Des cordes de lumière les ont ligotées. Même immobilisées, j'ai maintenu mes canons braqués sur elles un moment.
Après m'être assuré qu'elles ne bougeaient vraiment plus, je me suis tourné vers Satanakia.
Le démon aux ailes immenses et aux cornes.

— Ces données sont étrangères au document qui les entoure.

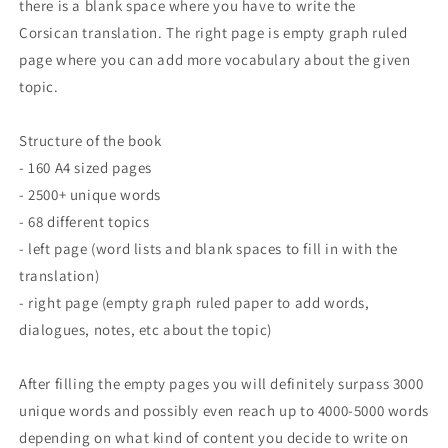
there is a blank space where you have to write the
Corsican translation. The right page is empty graph ruled
page where you can add more vocabulary about the given
topic.
Structure of the book
- 160 A4 sized pages
- 2500+ unique words
- 68 different topics
- left page (word lists and blank spaces to fill in with the
translation)
- right page (empty graph ruled paper to add words,
dialogues, notes, etc about the topic)
After filling the empty pages you will definitely surpass 3000
unique words and possibly even reach up to 4000-5000 words
depending on what kind of content you decide to write on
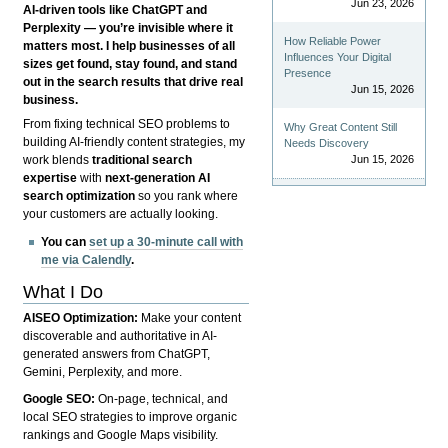
Jun 23, 2026
AI-driven tools like ChatGPT and
Perplexity — you’re invisible where it
How Reliable Power
matters most. I help businesses of all
Influences Your Digital
sizes get found, stay found, and stand
Presence
out in the search results that drive real
Jun 15, 2026
business.
From fixing technical SEO problems to
Why Great Content Still
building AI-friendly content strategies, my
Needs Discovery
Jun 15, 2026
work blends
traditional search
expertise
with
next-generation AI
search optimization
so you rank where
your customers are actually looking.
You can
set up a 30-minute call with
me via Calendly
.
What I Do
AISEO Optimization:
Make your content
discoverable and authoritative in AI-
generated answers from ChatGPT,
Gemini, Perplexity, and more.
Google SEO:
On-page, technical, and
local SEO strategies to improve organic
rankings and Google Maps visibility.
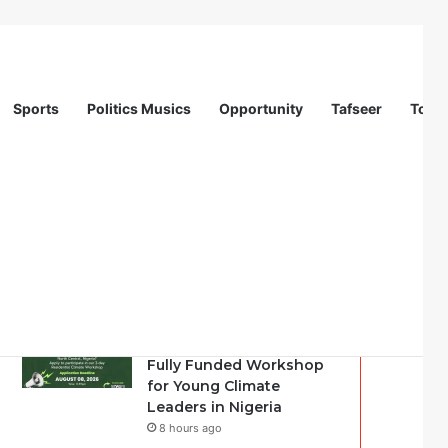
Sports
Politics Musics
Opportunity
Tafseer
Totur
Recent
Popular
Comments
Youth Climate Policy
Alignment Lab 2026:
Fully Funded Workshop
for Young Climate
Leaders in Nigeria
8 hours ago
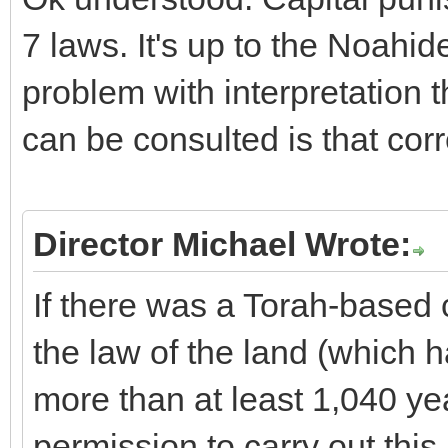
7 laws. It's up to the Noahide
problem with interpretation 
can be consulted is that cor
Director Michael Wrote:
If there was a Torah-based
the law of the land (which h
more than at least 1,040 ye
permission to carry out this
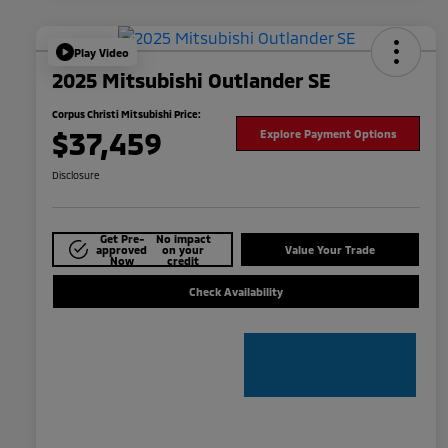
Play Video
2025 Mitsubishi Outlander SE
Corpus Christi Mitsubishi Price:
$37,459
Explore Payment Options
Disclosure
Get Pre-
No impact
approved
on your
Value Your Trade
Now
credit
Check Availability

Lui est toujours indemne, sa pression n'a pas diminué d'un iota.
Mais.
« Maintenant, c'est un contre un. »
Je n'ai plus l'intention de perdre.
Après m'être fait avoir deux fois, et avoir relevé ma concentration à chaque fois, je n'ai plus l'impression de pouvoir perdre contre ce type.
J'ai évité l'énorme épée qui s'abattait d'une marge infime, j'ai longé la lame et j'ai enfoncé un contre-croisé en plein visage.
J'ai fondu sur Satanakia projeté en arrière à une vitesse folle, et à distance zéro, j'ai déversé une rafale de balles.
Balles de fusion normales, balles perforantes.
Des balles dotées d'une puissance de perforation des dizaines de fois supérieure à la normale ont martelé son ventre en continu.
Les projectiles ont creusé son abdomen comme de la pâte, et ont fini par le transpercer.
« — »
Poussant un cri de rage indescriptible, Satanakia a battu ses ailes de dragon.
Je les ai saisis fermement et les ai arrachées gauche et droite.
Ensuite, les cornes — non, pas ça.
J'ai réprimé le sadisme qui relevait la tête.
Me faire avoir deux fois m'avait un peu fait perdre mon sang-froid, mais ce n'est pas le moment pour ça.
Si ça traîne, je risque de me faire avoir à nouveau, et surtout, tant que je ne l'ai pas vaincu, rien ne droppe dans le donjon.
J'ai décidé que le régler au plus vite valait mieux que la revanche. J'ai esquivé le dernier souffle que lançaient ses cornes, et j'ai logé toutes mes balles perforantes restantes droit entre ses yeux.
Le souverain des quarante-cinq étages de Cobalt, le démon Satanakia qui contrôle toutes les femmes, a été vaincu avec succès dès son apparition.